The Lactose Intolerance Clearinghouse Has Moved.

My old website can be found at www.stevecarper.com/li I am no longer updating the site, so there will be dead links. The static information provided by me is still sound.

For quick offline reference, you can purchase Planet Lactose: The Best of the Blog as an ebook on Smashwords.com or Amazon.com or BarnesandNoble.com or a whole lot of other places that Smashwords is suppose to distribute the book to. Almost 100,000 words on LI, allergies, milk products, milk-free products, and the genetics of intolerance, along with large helpings of the weirdness that is the Net.

I suffer the universal malady of spam and adbots, so I moderate comments here. That may mean you'll see a long lag before I remember to check the site and approve them. Despite the gap, you'll always get your say. I read every single one, and every legitimate one gets posted.


Tuesday, May 19, 2009

Secondary Lactose Intolerance

Most people in the world have what is known as primary lactose intolerance. That means they are genetically destined to lose the ability to manufacture the lactase enzyme that digests lactose as they grow older.
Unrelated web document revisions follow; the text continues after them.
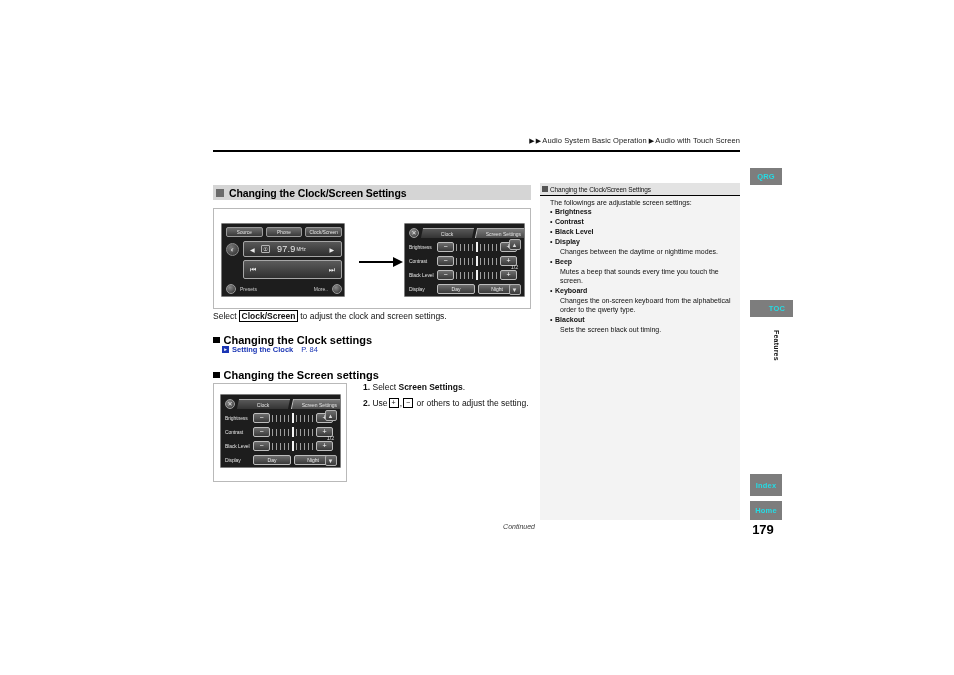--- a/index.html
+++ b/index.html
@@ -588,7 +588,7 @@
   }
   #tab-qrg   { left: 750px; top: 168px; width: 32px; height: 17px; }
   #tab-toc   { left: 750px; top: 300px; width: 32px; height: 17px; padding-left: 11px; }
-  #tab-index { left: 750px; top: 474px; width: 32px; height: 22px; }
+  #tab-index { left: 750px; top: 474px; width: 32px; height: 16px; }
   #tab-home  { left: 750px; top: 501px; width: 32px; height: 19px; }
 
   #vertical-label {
That's not the only route to LI, though. Anybody of any genetic heritage can lose the ability to manufacture lactase if surgery, disease, drugs, or other catastrophic events disrupt the intestines.

Here's an example taken from an article written by Ellen Rowland in the Hagerstown MD Herald-Mail.

Since my bariatric surgery Feb. 20, I have lost 50 pounds. I am very happy with that. Most people tell me that they can see a difference. ...

Do I have any regrets having this surgery done? No. I am pleased with the way things have turned out. If you were to ask me early in April, my answer might have been different because I was getting nauseated and didn't know why. Now, I feel great. ...

I am eating solid foods, and for the most part, I digest them well, as long as I chew thoroughly and eat slowly. I know when my stomach is full and I just push the plate away, because if I were to continue eating I'd just throw up. It's not worth it. ...

I also discovered that I am now lactose intolerant. I became sick to my stomach after I would drink my protein shake and sometimes whatever I ate. But I do not drink milk much anyway, so that is not a great loss.